* EXERCISE DATA *
==*==

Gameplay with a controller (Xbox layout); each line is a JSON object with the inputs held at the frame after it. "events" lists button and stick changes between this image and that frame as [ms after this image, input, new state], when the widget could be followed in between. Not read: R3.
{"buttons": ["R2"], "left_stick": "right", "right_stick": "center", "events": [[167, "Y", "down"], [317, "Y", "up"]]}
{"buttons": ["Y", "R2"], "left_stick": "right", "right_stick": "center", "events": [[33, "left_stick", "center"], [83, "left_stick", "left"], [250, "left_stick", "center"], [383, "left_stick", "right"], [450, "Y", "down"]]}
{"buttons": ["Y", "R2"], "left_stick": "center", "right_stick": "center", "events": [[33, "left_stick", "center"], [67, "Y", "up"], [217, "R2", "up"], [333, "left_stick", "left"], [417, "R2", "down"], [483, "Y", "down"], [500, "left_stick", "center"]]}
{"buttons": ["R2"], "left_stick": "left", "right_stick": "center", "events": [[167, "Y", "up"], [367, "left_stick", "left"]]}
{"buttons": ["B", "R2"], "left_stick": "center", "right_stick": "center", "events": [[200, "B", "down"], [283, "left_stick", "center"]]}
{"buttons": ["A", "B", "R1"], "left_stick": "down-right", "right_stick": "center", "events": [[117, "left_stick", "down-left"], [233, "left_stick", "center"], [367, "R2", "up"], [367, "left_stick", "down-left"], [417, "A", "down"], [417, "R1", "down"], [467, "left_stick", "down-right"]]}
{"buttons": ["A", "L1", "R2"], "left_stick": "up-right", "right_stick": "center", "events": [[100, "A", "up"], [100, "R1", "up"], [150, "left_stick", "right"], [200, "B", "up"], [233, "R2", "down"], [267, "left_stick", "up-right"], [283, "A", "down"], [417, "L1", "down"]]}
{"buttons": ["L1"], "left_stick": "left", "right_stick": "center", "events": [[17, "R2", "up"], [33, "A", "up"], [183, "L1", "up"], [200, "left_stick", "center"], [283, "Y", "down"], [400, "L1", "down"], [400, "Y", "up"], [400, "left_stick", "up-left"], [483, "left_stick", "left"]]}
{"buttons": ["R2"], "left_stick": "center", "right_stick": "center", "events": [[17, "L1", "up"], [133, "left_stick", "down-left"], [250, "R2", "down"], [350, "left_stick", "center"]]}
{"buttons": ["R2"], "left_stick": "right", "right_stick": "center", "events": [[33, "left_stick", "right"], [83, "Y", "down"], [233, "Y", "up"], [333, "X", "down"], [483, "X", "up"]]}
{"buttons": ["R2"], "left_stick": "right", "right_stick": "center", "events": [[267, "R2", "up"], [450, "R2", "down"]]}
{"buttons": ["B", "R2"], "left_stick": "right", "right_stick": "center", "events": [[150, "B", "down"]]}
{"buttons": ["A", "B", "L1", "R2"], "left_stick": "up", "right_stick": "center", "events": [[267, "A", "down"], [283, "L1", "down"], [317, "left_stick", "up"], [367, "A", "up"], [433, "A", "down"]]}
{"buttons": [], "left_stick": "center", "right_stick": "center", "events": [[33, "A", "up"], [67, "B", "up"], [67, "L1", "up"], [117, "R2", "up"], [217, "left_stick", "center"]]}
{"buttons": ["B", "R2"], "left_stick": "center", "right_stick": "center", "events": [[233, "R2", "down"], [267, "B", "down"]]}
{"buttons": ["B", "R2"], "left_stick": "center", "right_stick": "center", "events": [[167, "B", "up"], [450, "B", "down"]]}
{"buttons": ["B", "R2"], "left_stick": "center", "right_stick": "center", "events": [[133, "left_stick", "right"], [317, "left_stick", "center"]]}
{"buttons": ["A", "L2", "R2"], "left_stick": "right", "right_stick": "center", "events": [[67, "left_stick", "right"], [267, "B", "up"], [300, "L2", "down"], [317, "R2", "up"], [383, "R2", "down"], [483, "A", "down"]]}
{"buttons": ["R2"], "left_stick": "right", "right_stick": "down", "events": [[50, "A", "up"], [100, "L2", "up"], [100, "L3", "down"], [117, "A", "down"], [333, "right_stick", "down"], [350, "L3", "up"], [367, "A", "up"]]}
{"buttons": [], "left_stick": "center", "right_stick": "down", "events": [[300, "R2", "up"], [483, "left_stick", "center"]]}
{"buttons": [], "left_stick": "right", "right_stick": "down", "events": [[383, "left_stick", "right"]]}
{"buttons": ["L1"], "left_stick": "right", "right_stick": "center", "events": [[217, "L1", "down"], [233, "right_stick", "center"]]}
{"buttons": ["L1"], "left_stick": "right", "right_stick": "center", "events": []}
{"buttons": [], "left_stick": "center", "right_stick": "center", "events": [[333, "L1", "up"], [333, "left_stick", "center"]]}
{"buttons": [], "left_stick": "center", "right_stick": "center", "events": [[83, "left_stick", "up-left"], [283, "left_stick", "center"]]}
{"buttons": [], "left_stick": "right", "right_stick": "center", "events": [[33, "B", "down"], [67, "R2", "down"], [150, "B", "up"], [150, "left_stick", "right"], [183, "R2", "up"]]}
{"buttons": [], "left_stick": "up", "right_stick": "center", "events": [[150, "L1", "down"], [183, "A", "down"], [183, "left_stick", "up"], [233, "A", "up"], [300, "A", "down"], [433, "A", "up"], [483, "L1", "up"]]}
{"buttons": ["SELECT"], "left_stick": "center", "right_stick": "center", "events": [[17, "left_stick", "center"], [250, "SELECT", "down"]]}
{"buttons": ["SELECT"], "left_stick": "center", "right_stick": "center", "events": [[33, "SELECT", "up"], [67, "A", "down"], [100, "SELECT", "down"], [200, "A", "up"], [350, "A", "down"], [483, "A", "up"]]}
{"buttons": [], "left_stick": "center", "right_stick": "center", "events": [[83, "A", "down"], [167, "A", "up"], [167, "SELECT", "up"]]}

==*==

* EXERCISE REQUIREMENTS *
Show the lines above that include "SELECT".

* RESULT *
{"buttons": ["SELECT"], "left_stick": "center", "right_stick": "center", "events": [[17, "left_stick", "center"], [250, "SELECT", "down"]]}
{"buttons": ["SELECT"], "left_stick": "center", "right_stick": "center", "events": [[33, "SELECT", "up"], [67, "A", "down"], [100, "SELECT", "down"], [200, "A", "up"], [350, "A", "down"], [483, "A", "up"]]}
{"buttons": [], "left_stick": "center", "right_stick": "center", "events": [[83, "A", "down"], [167, "A", "up"], [167, "SELECT", "up"]]}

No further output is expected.